Doha, Qatar The television pictures of U.S. tanks in Baghdad seemed undeniable, but Iraqi President Saddam Hussein's spokesman denied them anyway -- with his usual flair for insult.
"There is no presence of American infidels in the city of Baghdad," Mohammed Saeed al-Sahhaf asserted outside Baghdad's Palestine Hotel on Monday.
A day later, when the hotel came under U.S. tank fire, the Iraqi information minister had to admit to the journalists staying there that coalition forces were in the capital. But, smiling, he made it sound like it was all part of Iraq's plan:
"We blocked them inside the city. Their rear is blocked," he said in hurried remarks that were a departure from his daily news conference.
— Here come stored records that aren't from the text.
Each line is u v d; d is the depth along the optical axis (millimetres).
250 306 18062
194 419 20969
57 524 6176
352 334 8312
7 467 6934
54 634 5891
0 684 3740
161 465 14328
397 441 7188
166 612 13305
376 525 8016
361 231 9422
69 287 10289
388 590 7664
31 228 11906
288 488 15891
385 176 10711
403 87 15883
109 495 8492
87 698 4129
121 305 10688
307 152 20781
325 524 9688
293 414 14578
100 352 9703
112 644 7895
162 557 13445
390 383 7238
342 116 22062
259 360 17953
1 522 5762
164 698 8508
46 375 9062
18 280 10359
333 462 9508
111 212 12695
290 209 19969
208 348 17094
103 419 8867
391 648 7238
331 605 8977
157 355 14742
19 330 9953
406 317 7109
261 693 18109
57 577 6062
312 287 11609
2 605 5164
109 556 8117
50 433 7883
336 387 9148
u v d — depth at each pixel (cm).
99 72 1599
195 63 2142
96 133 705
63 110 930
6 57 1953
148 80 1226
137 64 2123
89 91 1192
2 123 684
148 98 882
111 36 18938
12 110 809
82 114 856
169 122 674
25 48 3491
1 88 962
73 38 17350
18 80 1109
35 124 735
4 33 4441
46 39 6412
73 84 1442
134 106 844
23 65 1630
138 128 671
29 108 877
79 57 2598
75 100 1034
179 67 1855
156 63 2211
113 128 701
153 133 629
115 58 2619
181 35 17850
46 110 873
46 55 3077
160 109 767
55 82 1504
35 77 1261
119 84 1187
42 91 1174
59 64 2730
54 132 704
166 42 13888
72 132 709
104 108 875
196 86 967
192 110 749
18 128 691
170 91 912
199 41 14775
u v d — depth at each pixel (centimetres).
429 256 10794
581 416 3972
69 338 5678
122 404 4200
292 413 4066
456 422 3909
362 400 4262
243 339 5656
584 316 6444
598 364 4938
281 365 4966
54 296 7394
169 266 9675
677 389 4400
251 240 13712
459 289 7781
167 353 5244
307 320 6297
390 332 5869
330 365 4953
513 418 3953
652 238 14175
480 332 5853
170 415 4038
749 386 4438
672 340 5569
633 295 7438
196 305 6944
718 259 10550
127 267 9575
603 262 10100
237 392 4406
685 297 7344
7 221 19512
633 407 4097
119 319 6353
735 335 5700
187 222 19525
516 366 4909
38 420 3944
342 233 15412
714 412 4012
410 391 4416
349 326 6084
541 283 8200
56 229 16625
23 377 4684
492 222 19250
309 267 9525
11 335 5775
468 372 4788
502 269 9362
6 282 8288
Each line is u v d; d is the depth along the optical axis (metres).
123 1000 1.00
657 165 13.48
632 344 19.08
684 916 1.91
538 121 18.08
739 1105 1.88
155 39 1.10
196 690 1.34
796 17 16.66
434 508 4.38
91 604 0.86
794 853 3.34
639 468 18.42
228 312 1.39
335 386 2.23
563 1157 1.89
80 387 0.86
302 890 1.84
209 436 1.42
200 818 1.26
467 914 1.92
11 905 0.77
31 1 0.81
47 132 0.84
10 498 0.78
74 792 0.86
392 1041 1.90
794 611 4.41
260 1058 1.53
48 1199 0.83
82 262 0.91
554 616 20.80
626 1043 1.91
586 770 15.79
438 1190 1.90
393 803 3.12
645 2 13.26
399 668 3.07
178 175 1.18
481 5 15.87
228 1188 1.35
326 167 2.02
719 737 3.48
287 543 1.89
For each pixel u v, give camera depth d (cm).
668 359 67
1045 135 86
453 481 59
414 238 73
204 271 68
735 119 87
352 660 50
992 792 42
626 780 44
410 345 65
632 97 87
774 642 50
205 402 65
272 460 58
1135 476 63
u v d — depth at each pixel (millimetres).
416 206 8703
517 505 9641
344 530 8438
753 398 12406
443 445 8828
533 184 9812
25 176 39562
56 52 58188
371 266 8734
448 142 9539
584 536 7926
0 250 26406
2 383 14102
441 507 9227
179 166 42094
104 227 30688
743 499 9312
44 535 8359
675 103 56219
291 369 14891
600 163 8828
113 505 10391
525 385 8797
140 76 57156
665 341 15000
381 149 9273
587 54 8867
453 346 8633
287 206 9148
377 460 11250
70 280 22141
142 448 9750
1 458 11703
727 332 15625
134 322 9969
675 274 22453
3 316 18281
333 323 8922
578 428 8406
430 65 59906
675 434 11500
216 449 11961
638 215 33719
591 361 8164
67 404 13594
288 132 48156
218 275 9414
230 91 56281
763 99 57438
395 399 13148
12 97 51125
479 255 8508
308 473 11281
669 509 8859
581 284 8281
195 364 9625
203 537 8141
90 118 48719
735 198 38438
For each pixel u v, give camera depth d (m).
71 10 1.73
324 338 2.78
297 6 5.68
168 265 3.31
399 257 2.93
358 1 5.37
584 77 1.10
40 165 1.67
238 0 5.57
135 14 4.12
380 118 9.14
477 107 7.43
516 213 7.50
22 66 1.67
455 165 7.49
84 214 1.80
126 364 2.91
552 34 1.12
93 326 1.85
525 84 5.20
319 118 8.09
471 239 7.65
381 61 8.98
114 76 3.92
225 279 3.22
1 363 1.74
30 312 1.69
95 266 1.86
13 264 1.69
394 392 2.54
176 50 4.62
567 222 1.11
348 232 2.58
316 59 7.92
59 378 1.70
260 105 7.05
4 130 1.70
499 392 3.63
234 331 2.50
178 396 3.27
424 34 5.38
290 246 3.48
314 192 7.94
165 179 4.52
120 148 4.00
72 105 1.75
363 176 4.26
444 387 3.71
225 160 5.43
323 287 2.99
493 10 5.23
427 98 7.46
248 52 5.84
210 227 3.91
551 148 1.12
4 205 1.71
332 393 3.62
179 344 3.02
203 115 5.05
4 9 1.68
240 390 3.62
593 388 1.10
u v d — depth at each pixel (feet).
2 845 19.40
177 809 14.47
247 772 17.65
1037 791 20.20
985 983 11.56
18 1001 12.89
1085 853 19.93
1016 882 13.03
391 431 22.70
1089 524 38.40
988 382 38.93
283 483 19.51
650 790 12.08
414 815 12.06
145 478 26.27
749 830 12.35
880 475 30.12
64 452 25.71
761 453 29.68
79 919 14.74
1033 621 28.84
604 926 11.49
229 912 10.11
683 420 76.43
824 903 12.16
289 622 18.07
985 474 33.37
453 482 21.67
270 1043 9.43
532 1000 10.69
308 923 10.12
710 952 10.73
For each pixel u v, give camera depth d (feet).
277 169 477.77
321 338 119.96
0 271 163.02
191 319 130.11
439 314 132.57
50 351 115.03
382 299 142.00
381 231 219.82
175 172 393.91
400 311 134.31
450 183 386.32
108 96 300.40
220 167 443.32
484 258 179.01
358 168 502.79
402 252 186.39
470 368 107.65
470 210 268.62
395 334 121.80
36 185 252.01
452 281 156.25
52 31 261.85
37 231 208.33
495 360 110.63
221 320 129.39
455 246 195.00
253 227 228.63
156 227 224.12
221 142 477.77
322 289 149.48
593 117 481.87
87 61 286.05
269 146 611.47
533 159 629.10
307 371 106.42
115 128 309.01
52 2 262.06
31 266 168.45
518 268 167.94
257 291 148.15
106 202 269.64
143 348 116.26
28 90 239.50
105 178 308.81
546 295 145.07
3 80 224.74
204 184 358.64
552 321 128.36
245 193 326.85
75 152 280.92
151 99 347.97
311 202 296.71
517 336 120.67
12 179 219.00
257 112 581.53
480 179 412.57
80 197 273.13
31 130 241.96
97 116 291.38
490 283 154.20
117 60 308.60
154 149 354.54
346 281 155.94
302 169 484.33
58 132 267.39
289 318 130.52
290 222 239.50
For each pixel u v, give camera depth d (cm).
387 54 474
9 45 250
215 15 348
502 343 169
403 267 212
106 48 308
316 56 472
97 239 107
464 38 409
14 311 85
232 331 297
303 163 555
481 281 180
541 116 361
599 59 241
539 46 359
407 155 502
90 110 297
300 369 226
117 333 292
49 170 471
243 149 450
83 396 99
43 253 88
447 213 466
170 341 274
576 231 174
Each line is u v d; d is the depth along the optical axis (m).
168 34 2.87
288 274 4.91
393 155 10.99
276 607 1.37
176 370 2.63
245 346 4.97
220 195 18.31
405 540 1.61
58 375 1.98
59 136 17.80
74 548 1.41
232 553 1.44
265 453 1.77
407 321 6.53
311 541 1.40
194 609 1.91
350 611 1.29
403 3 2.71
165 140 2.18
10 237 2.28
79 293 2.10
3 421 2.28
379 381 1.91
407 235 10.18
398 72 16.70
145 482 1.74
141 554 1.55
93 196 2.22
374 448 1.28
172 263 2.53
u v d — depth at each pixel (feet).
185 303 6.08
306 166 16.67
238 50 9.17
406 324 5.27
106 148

Across the region, Arabs hoping for victory over the United States -- hated for its support of Israel and portrayed as attacking Iraq only for its oil -- embrace al-Sahhaf's version. And even when they can't believe what he is saying, they like the way he says it.
They get a kick out of the way he ridicules President Bush and British Prime Minister Tony Blair in daily news conferences, broadcast live. Some call it the "al-Sahhaf show."
His enemies are never just the Americans or the British. They are "outlaws," "war criminals," "fools," "stooges" and "international gang of villains."
Al-Sahhaf has singled out Secretary of Defense Donald Rumsfeld, describing him as a "crook" and "the most despicable creature."
Viewers don't "pause at what he (al-Sahhaf) says as much as they are eager to listen to his funny words," wrote Faisal Salman, managing editor of the Lebanese newspaper As-Safir, in his daily column.